- _WHAT THE EXERCISE ASKS_
Copy each line below that contains the word "slice", leaving out all other lines.

- _SOURCE MATERIAL_

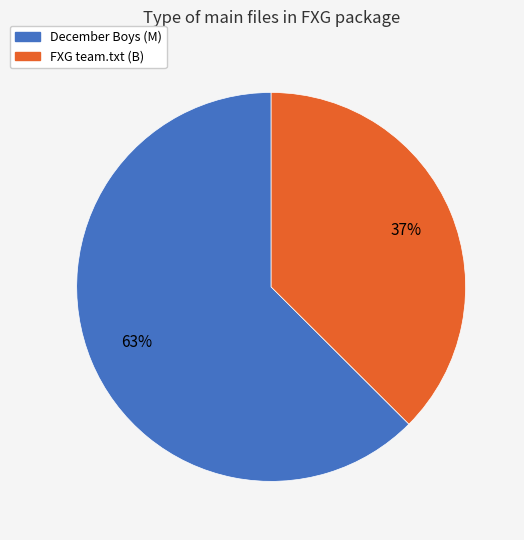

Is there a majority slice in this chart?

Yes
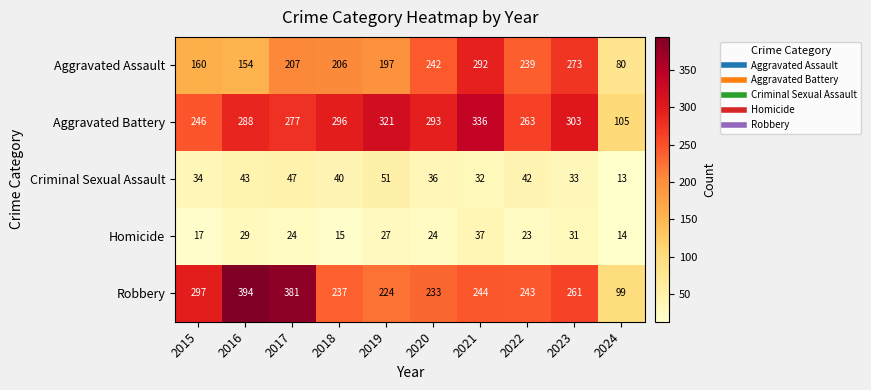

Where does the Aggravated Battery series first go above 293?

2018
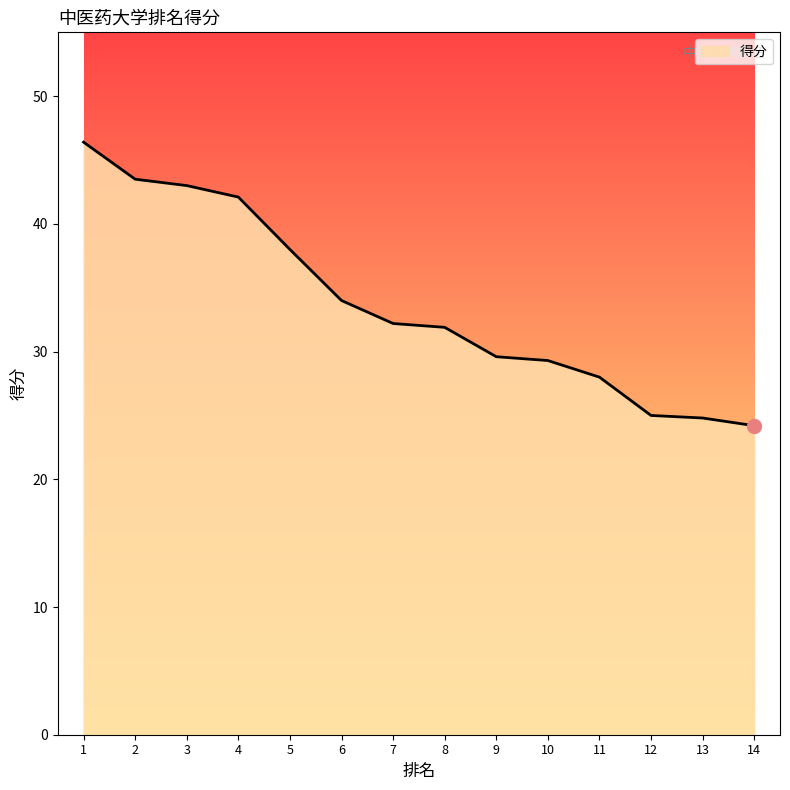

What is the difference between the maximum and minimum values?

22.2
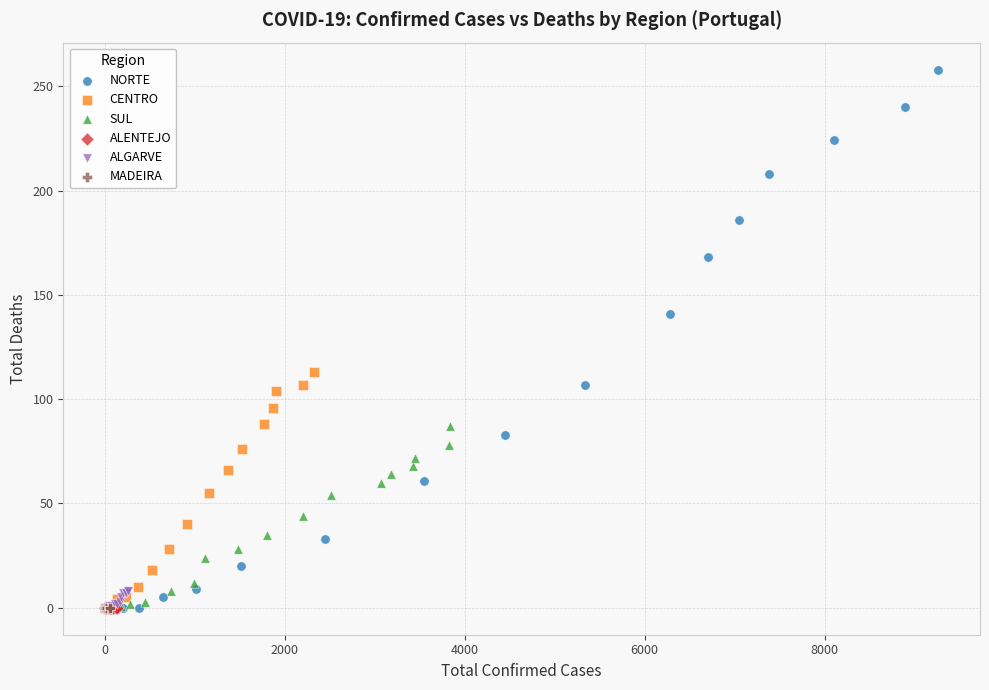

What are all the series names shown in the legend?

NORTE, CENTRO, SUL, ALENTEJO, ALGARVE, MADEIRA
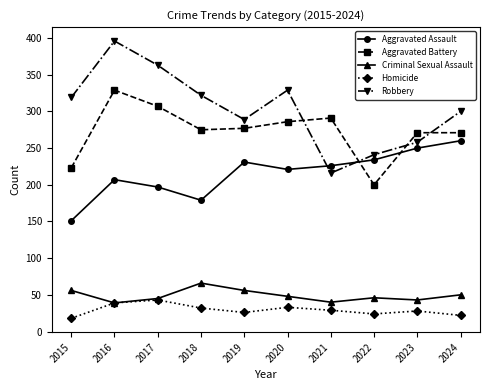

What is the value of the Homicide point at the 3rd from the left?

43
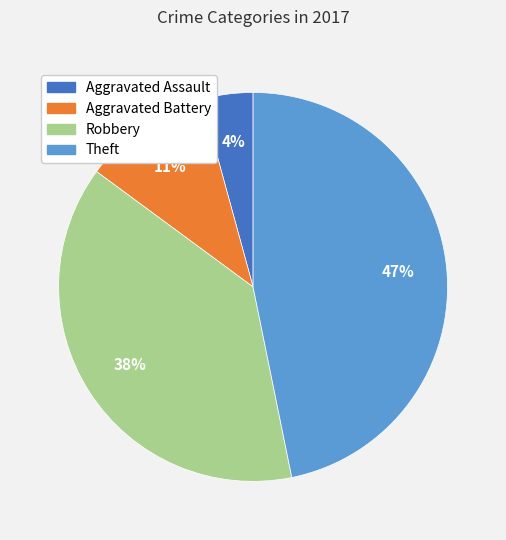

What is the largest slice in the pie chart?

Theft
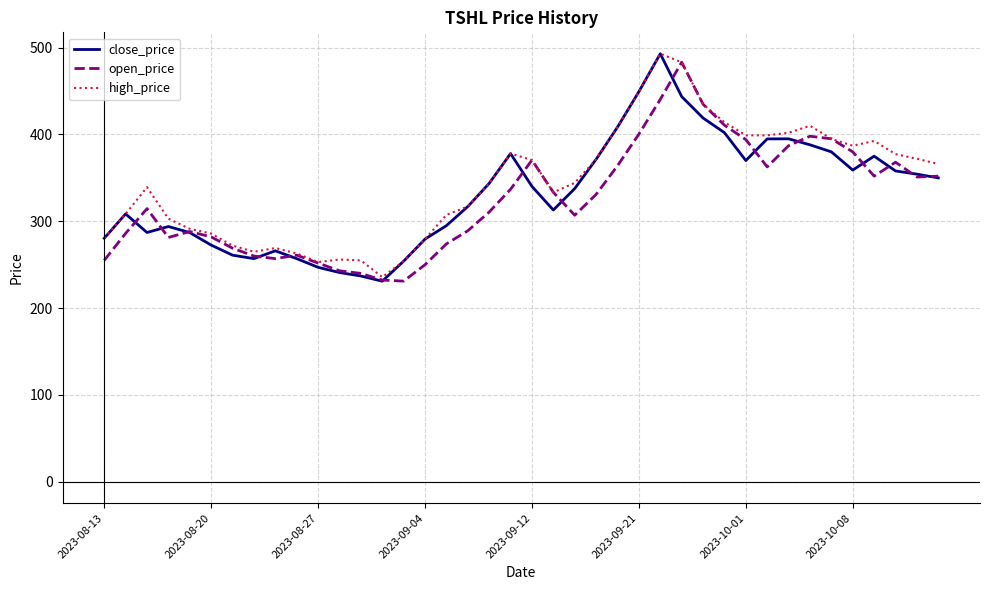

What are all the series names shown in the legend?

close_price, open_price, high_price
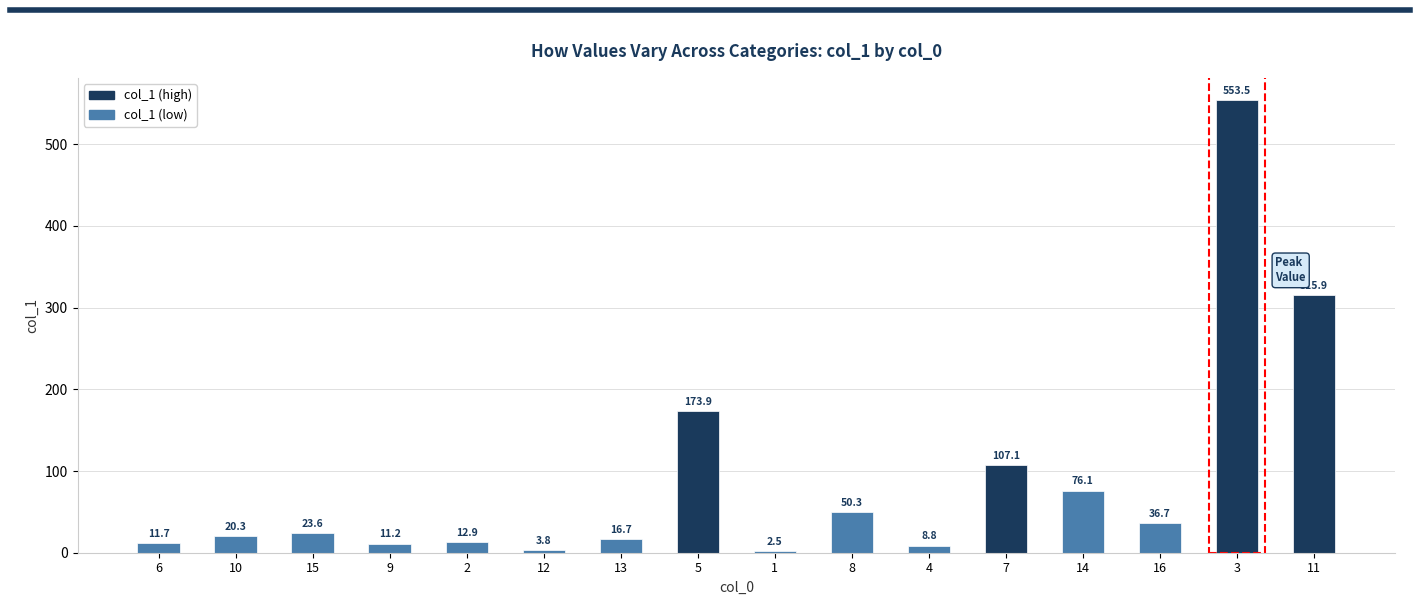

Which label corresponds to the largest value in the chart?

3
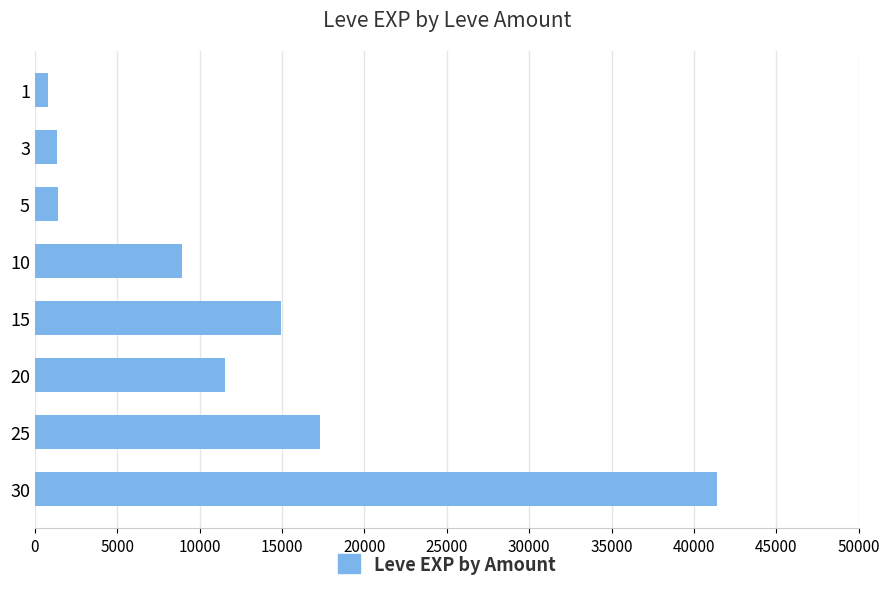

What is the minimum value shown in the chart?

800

- _EXERCISE RESULT_
Is there a majority slice in this chart?
What is the largest slice in the pie chart?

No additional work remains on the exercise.